• **Data excerpts**:
"""

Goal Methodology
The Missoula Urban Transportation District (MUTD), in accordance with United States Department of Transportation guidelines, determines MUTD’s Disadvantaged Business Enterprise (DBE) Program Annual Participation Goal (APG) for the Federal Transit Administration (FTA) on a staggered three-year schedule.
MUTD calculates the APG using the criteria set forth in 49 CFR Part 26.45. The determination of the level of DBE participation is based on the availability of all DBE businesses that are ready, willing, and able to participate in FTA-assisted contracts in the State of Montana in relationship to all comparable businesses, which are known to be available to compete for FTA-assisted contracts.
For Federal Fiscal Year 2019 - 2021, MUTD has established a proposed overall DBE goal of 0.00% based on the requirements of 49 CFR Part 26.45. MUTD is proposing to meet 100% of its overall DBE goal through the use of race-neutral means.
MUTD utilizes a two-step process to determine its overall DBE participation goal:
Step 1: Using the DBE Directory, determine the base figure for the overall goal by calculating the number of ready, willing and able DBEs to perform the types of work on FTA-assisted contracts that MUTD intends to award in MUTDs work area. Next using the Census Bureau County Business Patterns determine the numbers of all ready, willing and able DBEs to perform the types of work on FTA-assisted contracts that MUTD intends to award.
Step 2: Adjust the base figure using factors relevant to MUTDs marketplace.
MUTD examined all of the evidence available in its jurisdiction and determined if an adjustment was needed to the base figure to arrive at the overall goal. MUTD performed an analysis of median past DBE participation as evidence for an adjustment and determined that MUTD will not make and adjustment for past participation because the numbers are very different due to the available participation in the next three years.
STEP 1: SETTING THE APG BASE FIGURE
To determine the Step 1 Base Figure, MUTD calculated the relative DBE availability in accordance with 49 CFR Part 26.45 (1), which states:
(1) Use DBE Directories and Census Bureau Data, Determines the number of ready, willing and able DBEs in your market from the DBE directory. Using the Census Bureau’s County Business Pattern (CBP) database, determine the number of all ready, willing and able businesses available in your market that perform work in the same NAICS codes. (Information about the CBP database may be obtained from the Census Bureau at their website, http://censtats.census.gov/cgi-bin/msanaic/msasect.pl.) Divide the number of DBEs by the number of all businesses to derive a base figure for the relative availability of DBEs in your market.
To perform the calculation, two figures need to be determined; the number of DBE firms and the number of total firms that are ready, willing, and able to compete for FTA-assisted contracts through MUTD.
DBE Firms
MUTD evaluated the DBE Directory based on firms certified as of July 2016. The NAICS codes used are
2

"""

• **About this task**: Print out the entire listing above without any change.

• **Response area**:
Goal Methodology
The Missoula Urban Transportation District (MUTD), in accordance with United States Department of Transportation guidelines, determines MUTD’s Disadvantaged Business Enterprise (DBE) Program Annual Participation Goal (APG) for the Federal Transit Administration (FTA) on a staggered three-year schedule.
MUTD calculates the APG using the criteria set forth in 49 CFR Part 26.45. The determination of the level of DBE participation is based on the availability of all DBE businesses that are ready, willing, and able to participate in FTA-assisted contracts in the State of Montana in relationship to all comparable businesses, which are known to be available to compete for FTA-assisted contracts.
For Federal Fiscal Year 2019 - 2021, MUTD has established a proposed overall DBE goal of 0.00% based on the requirements of 49 CFR Part 26.45. MUTD is proposing to meet 100% of its overall DBE goal through the use of race-neutral means.
MUTD utilizes a two-step process to determine its overall DBE participation goal:
Step 1: Using the DBE Directory, determine the base figure for the overall goal by calculating the number of ready, willing and able DBEs to perform the types of work on FTA-assisted contracts that MUTD intends to award in MUTDs work area. Next using the Census Bureau County Business Patterns determine the numbers of all ready, willing and able DBEs to perform the types of work on FTA-assisted contracts that MUTD intends to award.
Step 2: Adjust the base figure using factors relevant to MUTDs marketplace.
MUTD examined all of the evidence available in its jurisdiction and determined if an adjustment was needed to the base figure to arrive at the overall goal. MUTD performed an analysis of median past DBE participation as evidence for an adjustment and determined that MUTD will not make and adjustment for past participation because the numbers are very different due to the available participation in the next three years.
STEP 1: SETTING THE APG BASE FIGURE
To determine the Step 1 Base Figure, MUTD calculated the relative DBE availability in accordance with 49 CFR Part 26.45 (1), which states:
(1) Use DBE Directories and Census Bureau Data, Determines the number of ready, willing and able DBEs in your market from the DBE directory. Using the Census Bureau’s County Business Pattern (CBP) database, determine the number of all ready, willing and able businesses available in your market that perform work in the same NAICS codes. (Information about the CBP database may be obtained from the Census Bureau at their website, http://censtats.census.gov/cgi-bin/msanaic/msasect.pl.) Divide the number of DBEs by the number of all businesses to derive a base figure for the relative availability of DBEs in your market.
To perform the calculation, two figures need to be determined; the number of DBE firms and the number of total firms that are ready, willing, and able to compete for FTA-assisted contracts through MUTD.
DBE Firms
MUTD evaluated the DBE Directory based on firms certified as of July 2016. The NAICS codes used are
2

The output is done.